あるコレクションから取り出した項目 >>
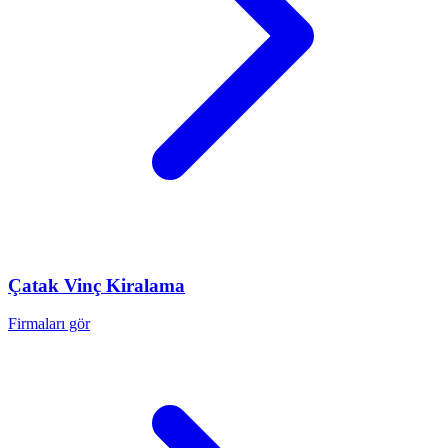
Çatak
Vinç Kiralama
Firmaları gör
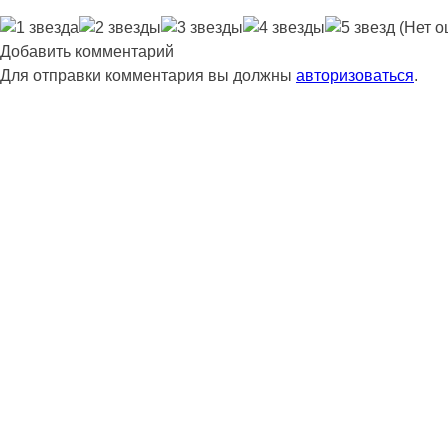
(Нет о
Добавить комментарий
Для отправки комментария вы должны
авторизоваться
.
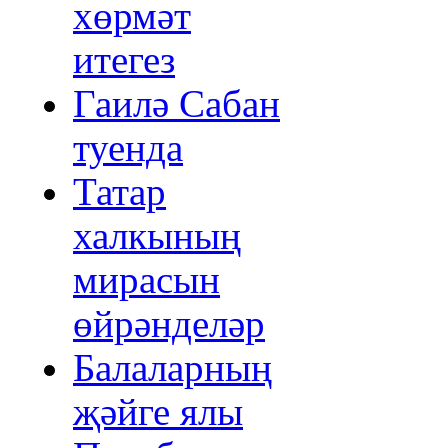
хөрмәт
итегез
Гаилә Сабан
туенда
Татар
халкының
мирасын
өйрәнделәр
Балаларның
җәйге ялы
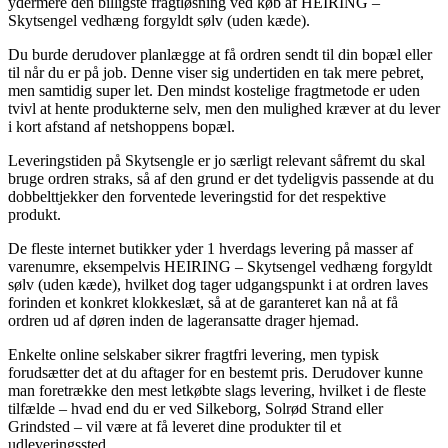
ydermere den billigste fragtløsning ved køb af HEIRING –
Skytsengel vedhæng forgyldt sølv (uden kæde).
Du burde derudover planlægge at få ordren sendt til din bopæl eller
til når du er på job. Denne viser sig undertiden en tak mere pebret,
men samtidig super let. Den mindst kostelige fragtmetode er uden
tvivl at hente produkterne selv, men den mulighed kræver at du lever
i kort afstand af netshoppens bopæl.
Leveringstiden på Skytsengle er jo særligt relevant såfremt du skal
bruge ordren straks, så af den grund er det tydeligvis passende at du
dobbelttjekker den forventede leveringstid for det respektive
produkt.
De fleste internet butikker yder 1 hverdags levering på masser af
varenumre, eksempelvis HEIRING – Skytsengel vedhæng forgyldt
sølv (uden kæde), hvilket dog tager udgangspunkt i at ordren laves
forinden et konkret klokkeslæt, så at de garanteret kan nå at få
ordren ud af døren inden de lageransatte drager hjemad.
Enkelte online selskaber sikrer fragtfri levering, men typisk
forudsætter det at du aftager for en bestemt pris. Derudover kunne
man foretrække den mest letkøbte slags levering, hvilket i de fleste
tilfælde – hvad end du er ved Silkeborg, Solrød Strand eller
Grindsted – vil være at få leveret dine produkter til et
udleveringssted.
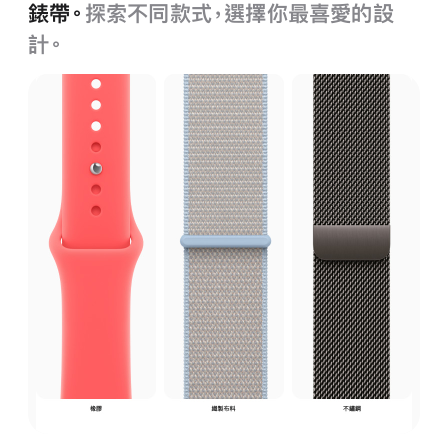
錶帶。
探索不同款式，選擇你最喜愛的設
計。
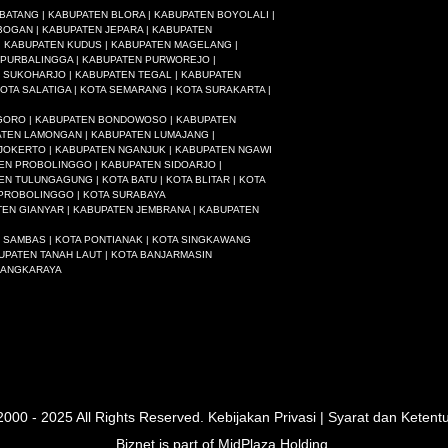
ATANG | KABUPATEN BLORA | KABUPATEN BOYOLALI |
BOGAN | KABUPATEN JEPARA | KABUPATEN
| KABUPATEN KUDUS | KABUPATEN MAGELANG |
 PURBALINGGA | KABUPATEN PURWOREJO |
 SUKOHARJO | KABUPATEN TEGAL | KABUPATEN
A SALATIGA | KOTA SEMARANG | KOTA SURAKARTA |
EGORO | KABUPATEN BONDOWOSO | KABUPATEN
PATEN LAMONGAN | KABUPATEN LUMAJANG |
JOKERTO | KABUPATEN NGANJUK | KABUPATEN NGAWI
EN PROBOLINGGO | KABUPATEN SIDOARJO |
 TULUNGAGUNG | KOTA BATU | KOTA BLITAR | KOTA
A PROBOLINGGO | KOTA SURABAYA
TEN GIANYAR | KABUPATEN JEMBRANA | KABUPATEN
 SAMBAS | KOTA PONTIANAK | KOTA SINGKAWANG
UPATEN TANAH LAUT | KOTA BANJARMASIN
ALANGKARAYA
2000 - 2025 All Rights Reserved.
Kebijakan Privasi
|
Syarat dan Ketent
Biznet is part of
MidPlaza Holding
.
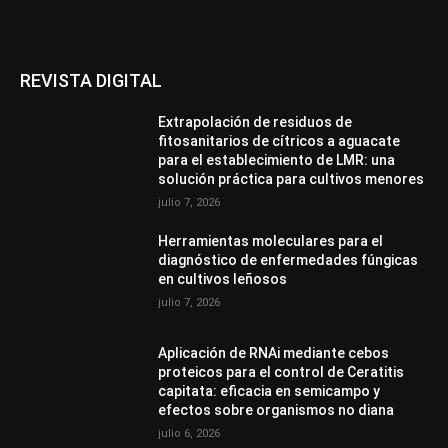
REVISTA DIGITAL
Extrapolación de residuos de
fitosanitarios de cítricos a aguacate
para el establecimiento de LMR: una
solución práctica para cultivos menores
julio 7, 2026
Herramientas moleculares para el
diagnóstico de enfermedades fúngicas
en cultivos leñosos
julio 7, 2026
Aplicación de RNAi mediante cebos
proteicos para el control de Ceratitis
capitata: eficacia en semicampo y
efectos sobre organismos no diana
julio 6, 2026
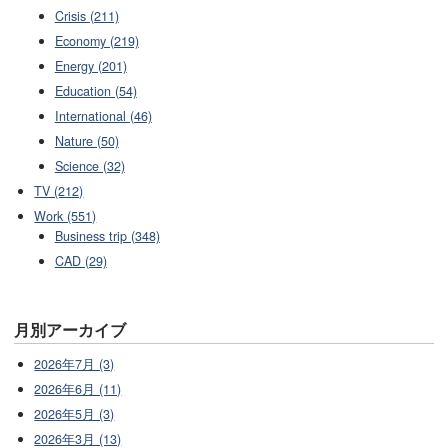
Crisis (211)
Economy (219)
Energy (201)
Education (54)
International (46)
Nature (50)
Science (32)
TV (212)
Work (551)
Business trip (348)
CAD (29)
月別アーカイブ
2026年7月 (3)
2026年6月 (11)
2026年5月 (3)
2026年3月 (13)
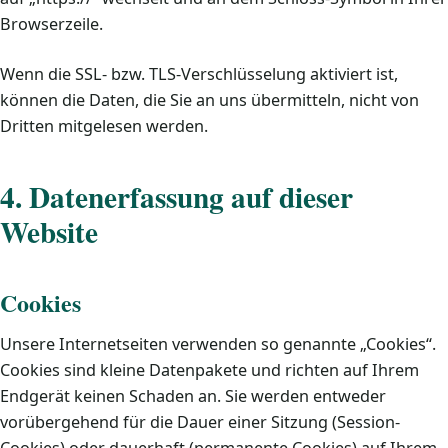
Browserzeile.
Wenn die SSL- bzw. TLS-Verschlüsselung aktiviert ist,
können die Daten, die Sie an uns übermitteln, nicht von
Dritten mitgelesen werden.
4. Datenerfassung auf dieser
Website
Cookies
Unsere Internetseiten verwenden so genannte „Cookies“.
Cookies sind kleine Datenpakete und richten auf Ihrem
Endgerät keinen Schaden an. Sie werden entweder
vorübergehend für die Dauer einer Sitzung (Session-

課題 >>
資料の中から、「uden」という語を含む行をすべて抜き出して、そのまま書き写してください。

回答 >>
Skytsengel vedhæng forgyldt sølv (uden kæde).
men samtidig super let. Den mindst kostelige fragtmetode er uden
sølv (uden kæde), hvilket dog tager udgangspunkt i at ordren laves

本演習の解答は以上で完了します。